Repeat every record exactly as given.

*** DATA SUPPLIED

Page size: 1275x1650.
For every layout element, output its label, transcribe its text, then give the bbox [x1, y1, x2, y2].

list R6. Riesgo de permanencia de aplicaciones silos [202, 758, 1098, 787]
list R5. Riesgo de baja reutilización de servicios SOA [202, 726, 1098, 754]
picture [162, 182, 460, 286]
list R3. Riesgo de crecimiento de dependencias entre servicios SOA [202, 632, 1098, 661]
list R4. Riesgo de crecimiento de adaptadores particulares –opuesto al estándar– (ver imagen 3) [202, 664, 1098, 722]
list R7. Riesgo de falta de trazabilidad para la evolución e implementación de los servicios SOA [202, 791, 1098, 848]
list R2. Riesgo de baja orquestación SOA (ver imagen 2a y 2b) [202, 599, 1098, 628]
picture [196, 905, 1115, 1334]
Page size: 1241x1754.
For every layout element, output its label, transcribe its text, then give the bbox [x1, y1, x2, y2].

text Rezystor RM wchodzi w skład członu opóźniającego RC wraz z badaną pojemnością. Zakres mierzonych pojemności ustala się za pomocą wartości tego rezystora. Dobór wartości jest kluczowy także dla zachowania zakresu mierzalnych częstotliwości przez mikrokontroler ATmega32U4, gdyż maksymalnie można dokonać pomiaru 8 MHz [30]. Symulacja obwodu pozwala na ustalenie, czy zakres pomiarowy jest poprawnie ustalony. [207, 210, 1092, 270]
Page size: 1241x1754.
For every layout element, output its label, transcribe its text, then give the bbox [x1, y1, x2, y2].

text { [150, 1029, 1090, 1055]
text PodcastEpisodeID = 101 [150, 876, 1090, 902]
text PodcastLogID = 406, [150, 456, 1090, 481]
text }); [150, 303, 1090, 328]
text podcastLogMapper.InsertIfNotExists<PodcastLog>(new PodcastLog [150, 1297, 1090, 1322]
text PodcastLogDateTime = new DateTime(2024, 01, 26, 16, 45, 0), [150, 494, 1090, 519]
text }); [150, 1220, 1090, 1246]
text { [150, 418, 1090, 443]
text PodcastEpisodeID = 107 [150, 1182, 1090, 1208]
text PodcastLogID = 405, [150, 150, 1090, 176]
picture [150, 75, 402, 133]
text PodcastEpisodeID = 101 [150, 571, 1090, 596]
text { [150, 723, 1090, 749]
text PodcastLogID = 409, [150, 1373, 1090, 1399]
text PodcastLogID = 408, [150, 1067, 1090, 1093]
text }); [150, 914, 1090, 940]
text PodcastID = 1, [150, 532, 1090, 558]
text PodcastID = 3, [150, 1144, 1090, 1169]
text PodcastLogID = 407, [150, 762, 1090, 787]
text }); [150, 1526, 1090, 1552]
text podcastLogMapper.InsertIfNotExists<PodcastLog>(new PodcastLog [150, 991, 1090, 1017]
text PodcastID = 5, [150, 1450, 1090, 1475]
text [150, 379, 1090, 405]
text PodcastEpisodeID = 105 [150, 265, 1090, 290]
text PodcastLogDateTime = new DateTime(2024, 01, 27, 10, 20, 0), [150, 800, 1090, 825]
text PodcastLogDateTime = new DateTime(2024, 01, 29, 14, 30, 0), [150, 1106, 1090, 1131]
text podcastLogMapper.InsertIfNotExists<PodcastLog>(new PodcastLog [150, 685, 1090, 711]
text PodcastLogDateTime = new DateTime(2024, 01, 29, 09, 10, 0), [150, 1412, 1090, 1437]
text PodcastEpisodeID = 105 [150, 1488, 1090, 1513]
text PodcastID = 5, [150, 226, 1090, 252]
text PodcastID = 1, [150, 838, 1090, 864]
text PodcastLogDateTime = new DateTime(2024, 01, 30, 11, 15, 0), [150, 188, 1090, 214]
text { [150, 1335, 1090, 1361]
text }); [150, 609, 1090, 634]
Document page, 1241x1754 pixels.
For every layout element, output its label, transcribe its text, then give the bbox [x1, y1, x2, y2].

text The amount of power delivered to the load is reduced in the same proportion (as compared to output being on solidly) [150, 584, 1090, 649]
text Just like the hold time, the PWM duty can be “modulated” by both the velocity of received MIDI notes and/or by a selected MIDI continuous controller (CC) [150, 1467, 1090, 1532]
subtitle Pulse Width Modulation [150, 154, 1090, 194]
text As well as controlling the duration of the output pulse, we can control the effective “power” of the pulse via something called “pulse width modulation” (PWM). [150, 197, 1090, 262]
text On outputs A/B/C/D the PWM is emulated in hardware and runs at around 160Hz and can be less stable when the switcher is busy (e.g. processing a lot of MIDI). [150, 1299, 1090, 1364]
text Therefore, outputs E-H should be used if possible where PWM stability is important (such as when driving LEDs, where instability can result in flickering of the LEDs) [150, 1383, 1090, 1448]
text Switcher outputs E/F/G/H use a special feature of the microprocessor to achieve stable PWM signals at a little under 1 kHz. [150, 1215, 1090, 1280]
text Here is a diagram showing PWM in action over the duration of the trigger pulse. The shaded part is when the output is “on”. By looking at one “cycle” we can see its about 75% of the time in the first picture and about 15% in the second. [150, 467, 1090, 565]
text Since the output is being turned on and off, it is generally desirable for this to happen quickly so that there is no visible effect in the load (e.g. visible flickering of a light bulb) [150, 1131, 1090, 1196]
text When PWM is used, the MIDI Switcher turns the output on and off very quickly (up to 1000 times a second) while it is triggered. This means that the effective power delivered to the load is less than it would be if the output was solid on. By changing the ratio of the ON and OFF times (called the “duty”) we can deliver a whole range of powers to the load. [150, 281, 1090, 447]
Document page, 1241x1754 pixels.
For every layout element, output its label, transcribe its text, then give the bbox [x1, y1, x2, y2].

******

**COMPLETED EXERCISE**
Page size: 1275x1650.
For every layout element, output its label, transcribe its text, then give the bbox [x1, y1, x2, y2].

list R6. Riesgo de permanencia de aplicaciones silos [202, 758, 1098, 787]
list R5. Riesgo de baja reutilización de servicios SOA [202, 726, 1098, 754]
picture [162, 182, 460, 286]
list R3. Riesgo de crecimiento de dependencias entre servicios SOA [202, 632, 1098, 661]
list R4. Riesgo de crecimiento de adaptadores particulares –opuesto al estándar– (ver imagen 3) [202, 664, 1098, 722]
list R7. Riesgo de falta de trazabilidad para la evolución e implementación de los servicios SOA [202, 791, 1098, 848]
list R2. Riesgo de baja orquestación SOA (ver imagen 2a y 2b) [202, 599, 1098, 628]
picture [196, 905, 1115, 1334]
Page size: 1241x1754.
For every layout element, output its label, transcribe its text, then give the bbox [x1, y1, x2, y2].

text Rezystor RM wchodzi w skład członu opóźniającego RC wraz z badaną pojemnością. Zakres mierzonych pojemności ustala się za pomocą wartości tego rezystora. Dobór wartości jest kluczowy także dla zachowania zakresu mierzalnych częstotliwości przez mikrokontroler ATmega32U4, gdyż maksymalnie można dokonać pomiaru 8 MHz [30]. Symulacja obwodu pozwala na ustalenie, czy zakres pomiarowy jest poprawnie ustalony. [207, 210, 1092, 270]
Page size: 1241x1754.
For every layout element, output its label, transcribe its text, then give the bbox [x1, y1, x2, y2].

text { [150, 1029, 1090, 1055]
text PodcastEpisodeID = 101 [150, 876, 1090, 902]
text PodcastLogID = 406, [150, 456, 1090, 481]
text }); [150, 303, 1090, 328]
text podcastLogMapper.InsertIfNotExists<PodcastLog>(new PodcastLog [150, 1297, 1090, 1322]
text PodcastLogDateTime = new DateTime(2024, 01, 26, 16, 45, 0), [150, 494, 1090, 519]
text }); [150, 1220, 1090, 1246]
text { [150, 418, 1090, 443]
text PodcastEpisodeID = 107 [150, 1182, 1090, 1208]
text PodcastLogID = 405, [150, 150, 1090, 176]
picture [150, 75, 402, 133]
text PodcastEpisodeID = 101 [150, 571, 1090, 596]
text { [150, 723, 1090, 749]
text PodcastLogID = 409, [150, 1373, 1090, 1399]
text PodcastLogID = 408, [150, 1067, 1090, 1093]
text }); [150, 914, 1090, 940]
text PodcastID = 1, [150, 532, 1090, 558]
text PodcastID = 3, [150, 1144, 1090, 1169]
text PodcastLogID = 407, [150, 762, 1090, 787]
text }); [150, 1526, 1090, 1552]
text podcastLogMapper.InsertIfNotExists<PodcastLog>(new PodcastLog [150, 991, 1090, 1017]
text PodcastID = 5, [150, 1450, 1090, 1475]
text [150, 379, 1090, 405]
text PodcastEpisodeID = 105 [150, 265, 1090, 290]
text PodcastLogDateTime = new DateTime(2024, 01, 27, 10, 20, 0), [150, 800, 1090, 825]
text PodcastLogDateTime = new DateTime(2024, 01, 29, 14, 30, 0), [150, 1106, 1090, 1131]
text podcastLogMapper.InsertIfNotExists<PodcastLog>(new PodcastLog [150, 685, 1090, 711]
text PodcastLogDateTime = new DateTime(2024, 01, 29, 09, 10, 0), [150, 1412, 1090, 1437]
text PodcastEpisodeID = 105 [150, 1488, 1090, 1513]
text PodcastID = 5, [150, 226, 1090, 252]
text PodcastID = 1, [150, 838, 1090, 864]
text PodcastLogDateTime = new DateTime(2024, 01, 30, 11, 15, 0), [150, 188, 1090, 214]
text { [150, 1335, 1090, 1361]
text }); [150, 609, 1090, 634]
Document page, 1241x1754 pixels.
For every layout element, output its label, transcribe its text, then give the bbox [x1, y1, x2, y2].

text The amount of power delivered to the load is reduced in the same proportion (as compared to output being on solidly) [150, 584, 1090, 649]
text Just like the hold time, the PWM duty can be “modulated” by both the velocity of received MIDI notes and/or by a selected MIDI continuous controller (CC) [150, 1467, 1090, 1532]
subtitle Pulse Width Modulation [150, 154, 1090, 194]
text As well as controlling the duration of the output pulse, we can control the effective “power” of the pulse via something called “pulse width modulation” (PWM). [150, 197, 1090, 262]
text On outputs A/B/C/D the PWM is emulated in hardware and runs at around 160Hz and can be less stable when the switcher is busy (e.g. processing a lot of MIDI). [150, 1299, 1090, 1364]
text Therefore, outputs E-H should be used if possible where PWM stability is important (such as when driving LEDs, where instability can result in flickering of the LEDs) [150, 1383, 1090, 1448]
text Switcher outputs E/F/G/H use a special feature of the microprocessor to achieve stable PWM signals at a little under 1 kHz. [150, 1215, 1090, 1280]
text Here is a diagram showing PWM in action over the duration of the trigger pulse. The shaded part is when the output is “on”. By looking at one “cycle” we can see its about 75% of the time in the first picture and about 15% in the second. [150, 467, 1090, 565]
text Since the output is being turned on and off, it is generally desirable for this to happen quickly so that there is no visible effect in the load (e.g. visible flickering of a light bulb) [150, 1131, 1090, 1196]
text When PWM is used, the MIDI Switcher turns the output on and off very quickly (up to 1000 times a second) while it is triggered. This means that the effective power delivered to the load is less than it would be if the output was solid on. By changing the ratio of the ON and OFF times (called the “duty”) we can deliver a whole range of powers to the load. [150, 281, 1090, 447]
Document page, 1241x1754 pixels.
For every layout element, output its label, transcribe its text, then give the bbox [x1, y1, x2, y2].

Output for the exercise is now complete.